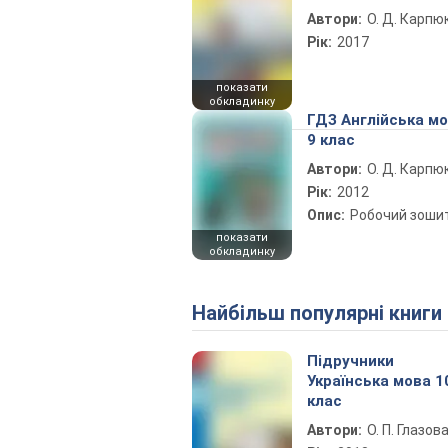
Автори:
О. Д. Карпю
Рік:
2017
показати
обкладинку
ГДЗ Англійська м
9 клас
Автори:
О. Д. Карпю
Рік:
2012
Опис:
Робочий зоши
показати
обкладинку
Найбільш популярні книги
Підручники
Українська мова 1
клас
Автори:
О. П. Глазов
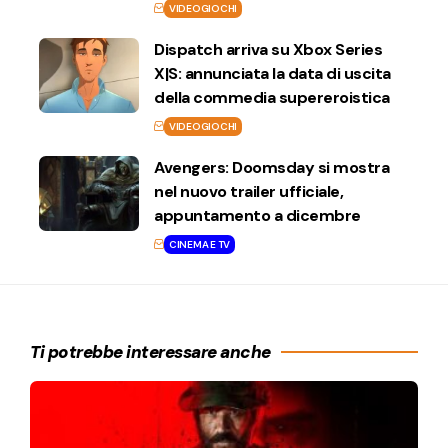
VIDEOGIOCHI
Dispatch arriva su Xbox Series
X|S: annunciata la data di uscita
della commedia supereroistica
VIDEOGIOCHI
Avengers: Doomsday si mostra
nel nuovo trailer ufficiale,
appuntamento a dicembre
CINEMA E TV
Ti potrebbe interessare anche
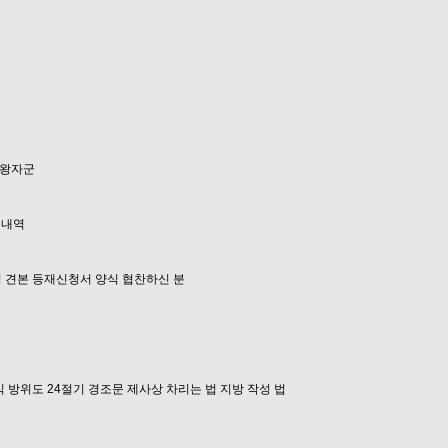
왕자군
 내역
 견본
등재신청서 양식
협찬하신 분
식
방위도
24절기
경조문
제사상 차리는 법
지방 작성 법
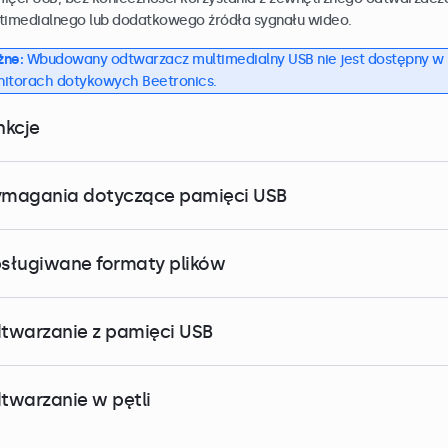
timedialnego lub dodatkowego źródła sygnału wideo.
żne:
Wbudowany odtwarzacz multimedialny USB nie jest dostępny w
itorach dotykowych Beetronics.
nkcje
magania dotyczące pamięci USB
sługiwane formaty plików
twarzanie z pamięci USB
twarzanie w pętli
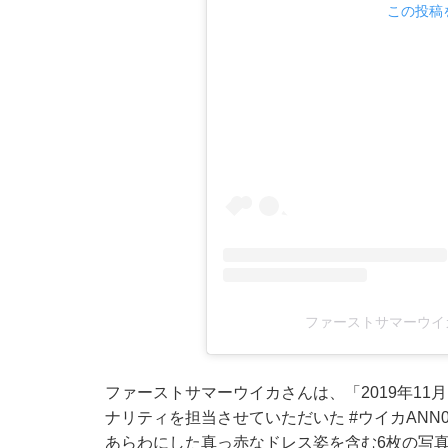
この投稿を
ファーストサマーウイカ(
ファーストサマーウイカさんは、「2019年11月
ナリティを担当させていただいた #ウイカANN
あらわにした真っ赤なドレス姿を含む6枚の写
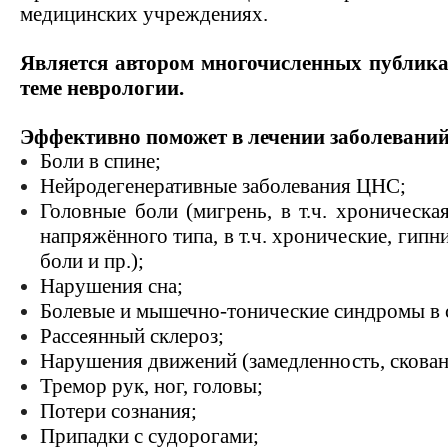
медицинских учреждениях.
Является автором многочисленных публика
теме неврологии.
Эффективно поможет в лечении заболеваний
Боли в спине;
Нейродегенеративные заболевания ЦНС;
Головные боли (мигрень, в т.ч. хроническа
напряжённого типа, в т.ч. хронические,
гипн
боли и пр.);
Нарушения сна;
Болевые и мышечно-тонические синдромы в 
Рассеянный склероз;
Нарушения движений (замедленность, скованн
Тремор рук, ног, головы;
Потери сознания;
Припадки с судорогами;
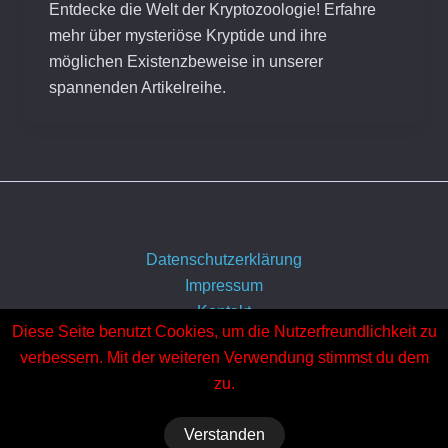
Entdecke die Welt der Kryptozoologie! Erfahre
mehr über mysteriöse Kryptide und ihre
möglichen Existenzbeweise in unserer
spannenden Artikelreihe.
Datenschutzerklärung
Impressum
Kontakt
Diese Seite benutzt Cookies, um die Nutzerfreundlichkeit zu
Über uns
verbessern. Mit der weiteren Verwendung stimmst du dem
zu.
Verstanden
Copyright © 2026 Horror-Geschichten.de | Präsentiert von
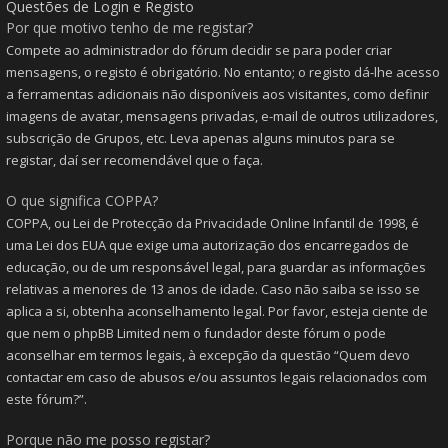
Questões de Login e Registo
Por que motivo tenho de me registar?
Compete ao administrador do fórum decidir se para poder criar
mensagens, o registo é obrigatório. No entanto; o registo dá-lhe acesso
a ferramentas adicionais não disponíveis aos visitantes, como definir
imagens de avatar, mensagens privadas, e-mail de outros utilizadores,
subscrição de Grupos, etc. Leva apenas alguns minutos para se
registar, daí ser recomendável que o faça.
O que significa COPPA?
COPPA, ou Lei de Protecção da Privacidade Online Infantil de 1998, é
uma Lei dos EUA que exige uma autorização dos encarregados de
educação, ou de um responsável legal, para guardar as informações
relativas a menores de 13 anos de idade. Caso não saiba se isso se
aplica a si, obtenha aconselhamento legal. Por favor, esteja ciente de
que nem o phpBB Limited nem o fundador deste fórum o pode
aconselhar em termos legais, à excepção da questão “Quem devo
contactar em caso de abusos e/ou assuntos legais relacionados com
este fórum?”.
Porque não me posso registar?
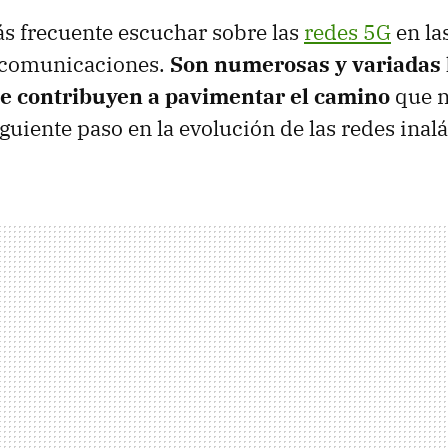
s frecuente escuchar sobre las
redes 5G
en la
lecomunicaciones.
Son numerosas y variadas 
e contribuyen a pavimentar el camino
que n
iguiente paso en la evolución de las redes ina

####

## What you have to do
Copy all the entries word for word. Omit any pictures.

## Exercise answer
Автори:
О. Д. Карпю
Рік:
2017
показати
обкладинку
ГДЗ Англійська м
9 клас
Автори:
О. Д. Карпю
Рік:
2012
Опис:
Робочий зоши
показати
обкладинку
Найбільш популярні книги
Підручники
Українська мова 1
клас
Автори:
О. П. Глазов
VIDEOGIOCHI
Dispatch arriva su Xbox Series
X|S: annunciata la data di uscita
della commedia supereroistica
VIDEOGIOCHI
Avengers: Doomsday si mostra
nel nuovo trailer ufficiale,
appuntamento a dicembre
CINEMA E TV
Ti potrebbe interessare anche
왕자군
 내역
 견본
등재신청서 양식
협찬하신 분
식
방위도
24절기
경조문
제사상 차리는 법
지방 작성 법
timedialnego lub dodatkowego źródła sygnału wideo.
żne:
Wbudowany odtwarzacz multimedialny USB nie jest dostępny w
itorach dotykowych Beetronics.
nkcje
magania dotyczące pamięci USB
sługiwane formaty plików
twarzanie z pamięci USB
twarzanie w pętli
この投稿を
ファーストサマーウイカ(
ファーストサマーウイカさんは、「2019年11月
ナリティを担当させていただいた #ウイカANN
あらわにした真っ赤なドレス姿を含む6枚の写
медицинских учреждениях.
Является автором многочисленных публика
теме неврологии.
Эффективно поможет в лечении заболеваний
Боли в спине;
Нейродегенеративные заболевания ЦНС;
Головные боли (мигрень, в т.ч. хроническа
напряжённого типа, в т.ч. хронические,
гипн
боли и пр.);
Нарушения сна;
Болевые и мышечно-тонические синдромы в 
Рассеянный склероз;
Нарушения движений (замедленность, скованн
Тремор рук, ног, головы;
Потери сознания;
Припадки с судорогами;
Entdecke die Welt der Kryptozoologie! Erfahre
mehr über mysteriöse Kryptide und ihre
möglichen Existenzbeweise in unserer
spannenden Artikelreihe.
Datenschutzerklärung
Impressum
Kontakt
Diese Seite benutzt Cookies, um die Nutzerfreundlichkeit zu
Über uns
verbessern. Mit der weiteren Verwendung stimmst du dem
zu.
Verstanden
Copyright © 2026 Horror-Geschichten.de | Präsentiert von
Questões de Login e Registo
Por que motivo tenho de me registar?
Compete ao administrador do fórum decidir se para poder criar
mensagens, o registo é obrigatório. No entanto; o registo dá-lhe acesso
a ferramentas adicionais não disponíveis aos visitantes, como definir
imagens de avatar, mensagens privadas, e-mail de outros utilizadores,
subscrição de Grupos, etc. Leva apenas alguns minutos para se
registar, daí ser recomendável que o faça.
O que significa COPPA?
COPPA, ou Lei de Protecção da Privacidade Online Infantil de 1998, é
uma Lei dos EUA que exige uma autorização dos encarregados de
educação, ou de um responsável legal, para guardar as informações
relativas a menores de 13 anos de idade. Caso não saiba se isso se
aplica a si, obtenha aconselhamento legal. Por favor, esteja ciente de
que nem o phpBB Limited nem o fundador deste fórum o pode
aconselhar em termos legais, à excepção da questão “Quem devo
contactar em caso de abusos e/ou assuntos legais relacionados com
este fórum?”.
Porque não me posso registar?
s frecuente escuchar sobre las
redes 5G
en la
lecomunicaciones.
Son numerosas y variadas 
e contribuyen a pavimentar el camino
que n
iguiente paso en la evolución de las redes ina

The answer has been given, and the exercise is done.